What to do.
Return the data below unchanged. Drop any pictures.

Data to examine.
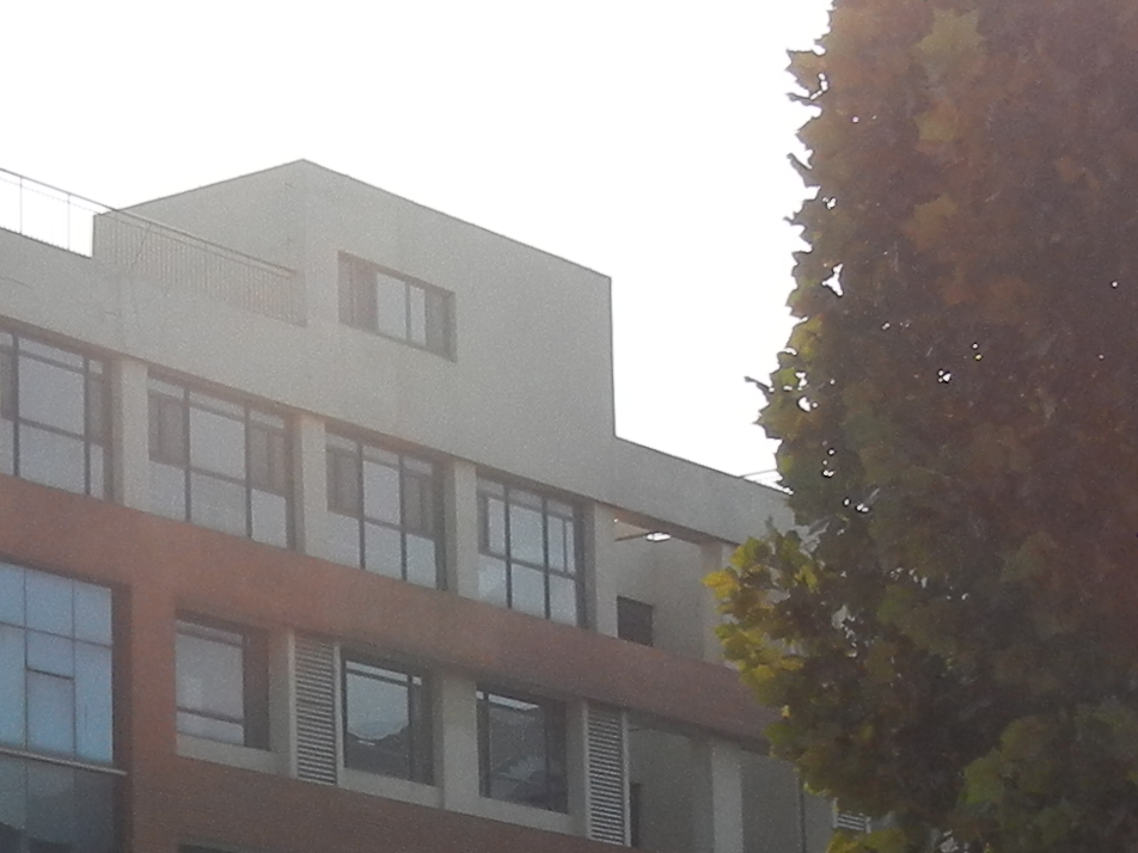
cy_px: 854
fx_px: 4142
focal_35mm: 126
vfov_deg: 11.6
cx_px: -203
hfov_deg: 15.1
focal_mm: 5.4
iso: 160
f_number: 7
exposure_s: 1/534
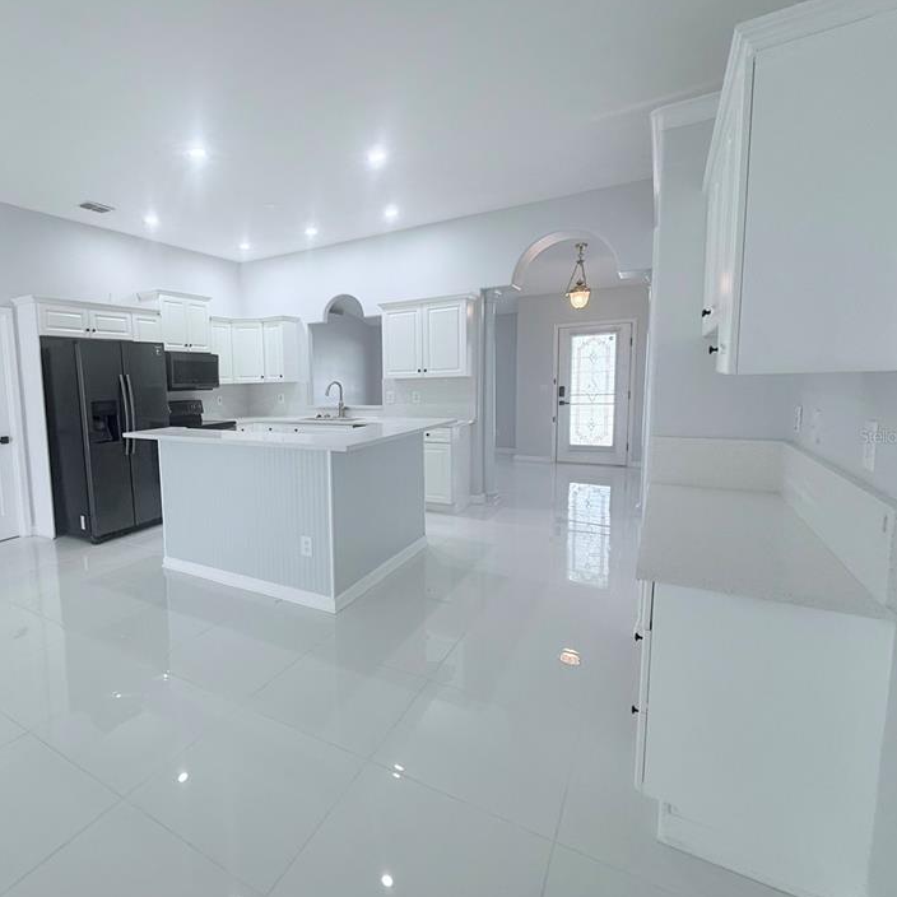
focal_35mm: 18
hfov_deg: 77.6
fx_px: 528
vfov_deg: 80.7
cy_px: 436
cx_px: 284
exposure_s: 1/120
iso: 200
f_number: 2.2
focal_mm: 2.22
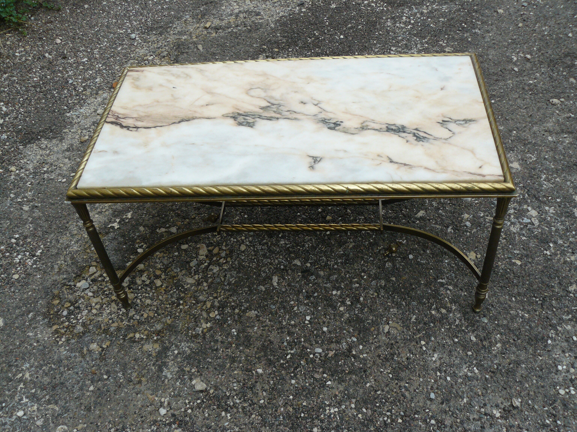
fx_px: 600
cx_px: 288
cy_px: 216
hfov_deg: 51.4
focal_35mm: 36
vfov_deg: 39.7
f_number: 4
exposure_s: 1/160
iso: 100
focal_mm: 6
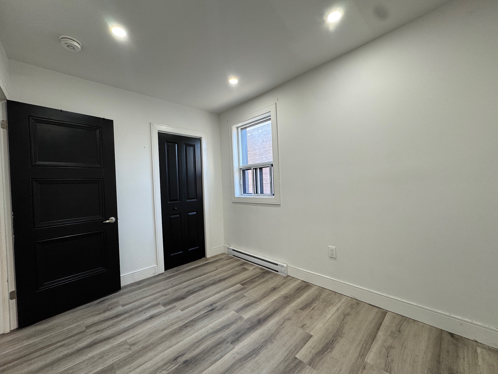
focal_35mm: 14
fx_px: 201
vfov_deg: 85.7
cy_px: 187
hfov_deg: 102.1
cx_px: 249
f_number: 2.2
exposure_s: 1/120
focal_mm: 2.22
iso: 160
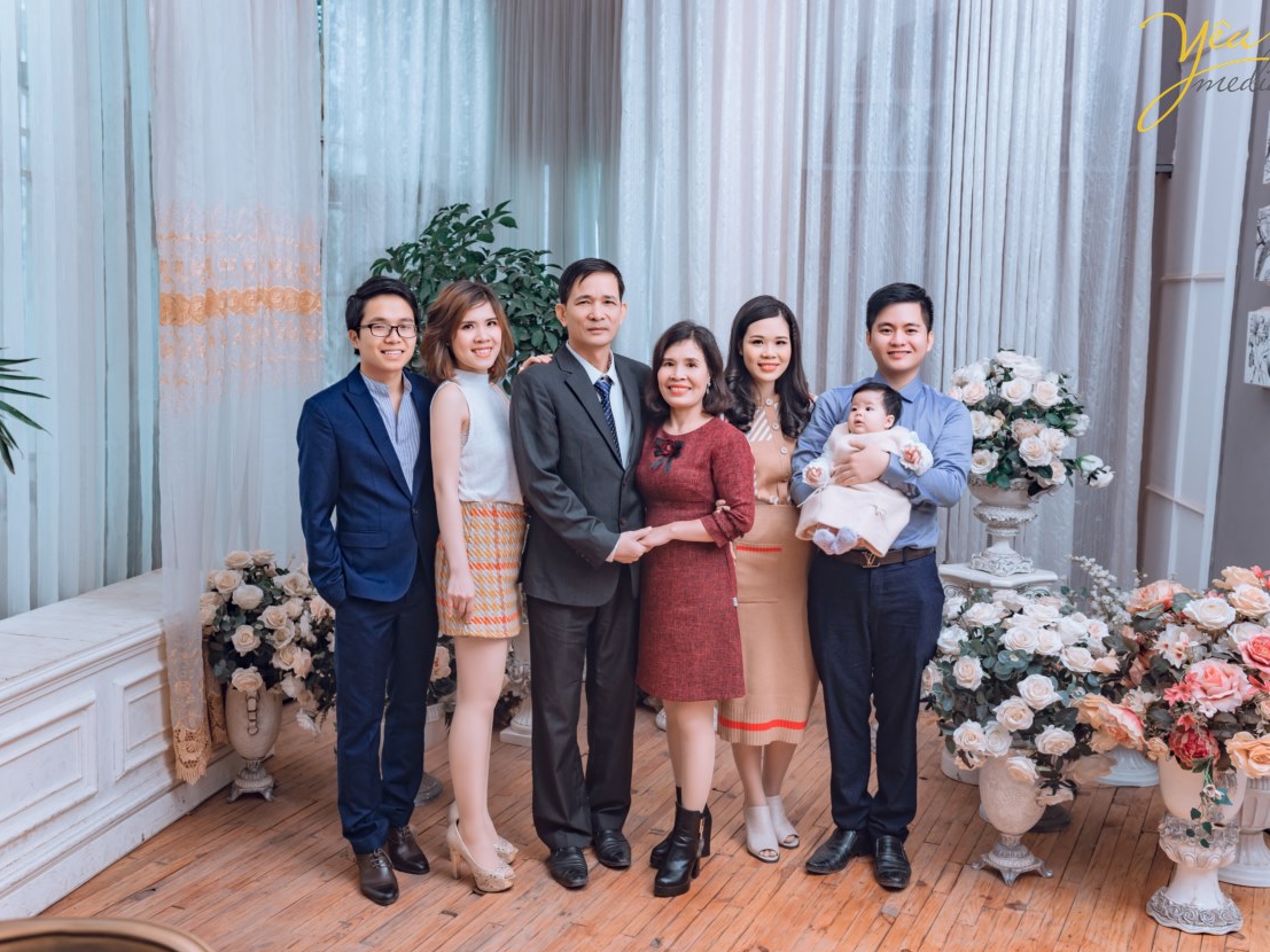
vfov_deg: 37.7
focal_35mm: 38
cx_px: 632
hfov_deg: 49.0
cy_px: 477
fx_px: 1394
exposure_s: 1/60
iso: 100
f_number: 5.6
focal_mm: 35
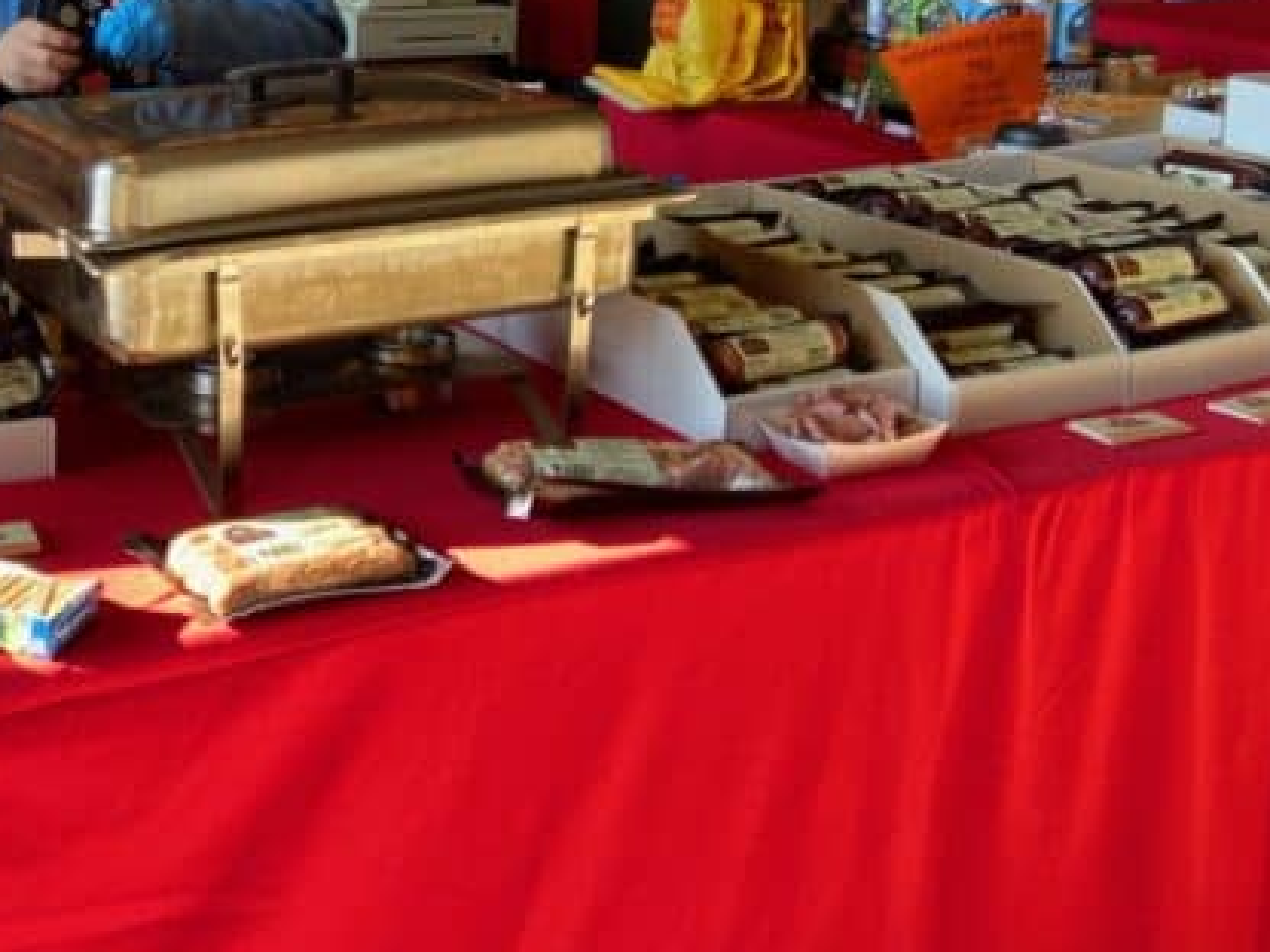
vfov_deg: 28.9
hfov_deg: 37.8
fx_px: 1761
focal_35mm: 48
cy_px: 76
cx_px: 208
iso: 40
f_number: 1.8
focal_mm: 4.25
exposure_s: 1/121
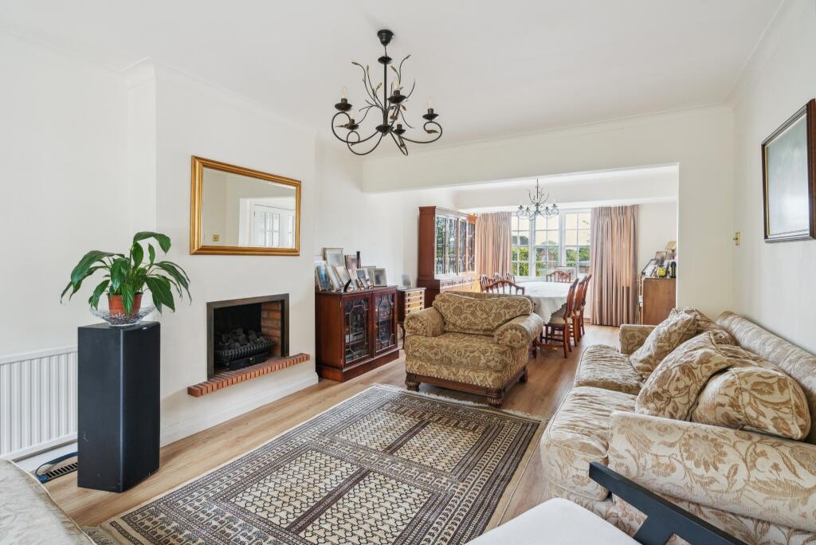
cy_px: 272
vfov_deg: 73.8
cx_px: 408
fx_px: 363
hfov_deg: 96.7
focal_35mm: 16
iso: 640
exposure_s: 1/30
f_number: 6.3
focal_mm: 16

Task result.
cy_px: 854
fx_px: 4142
focal_35mm: 126
vfov_deg: 11.6
cx_px: -203
hfov_deg: 15.1
focal_mm: 5.4
iso: 160
f_number: 7
exposure_s: 1/534
focal_35mm: 18
hfov_deg: 77.6
fx_px: 528
vfov_deg: 80.7
cy_px: 436
cx_px: 284
exposure_s: 1/120
iso: 200
f_number: 2.2
focal_mm: 2.22
fx_px: 600
cx_px: 288
cy_px: 216
hfov_deg: 51.4
focal_35mm: 36
vfov_deg: 39.7
f_number: 4
exposure_s: 1/160
iso: 100
focal_mm: 6
focal_35mm: 14
fx_px: 201
vfov_deg: 85.7
cy_px: 187
hfov_deg: 102.1
cx_px: 249
f_number: 2.2
exposure_s: 1/120
focal_mm: 2.22
iso: 160
vfov_deg: 37.7
focal_35mm: 38
cx_px: 632
hfov_deg: 49.0
cy_px: 477
fx_px: 1394
exposure_s: 1/60
iso: 100
f_number: 5.6
focal_mm: 35
vfov_deg: 28.9
hfov_deg: 37.8
fx_px: 1761
focal_35mm: 48
cy_px: 76
cx_px: 208
iso: 40
f_number: 1.8
focal_mm: 4.25
exposure_s: 1/121
cy_px: 272
vfov_deg: 73.8
cx_px: 408
fx_px: 363
hfov_deg: 96.7
focal_35mm: 16
iso: 640
exposure_s: 1/30
f_number: 6.3
focal_mm: 16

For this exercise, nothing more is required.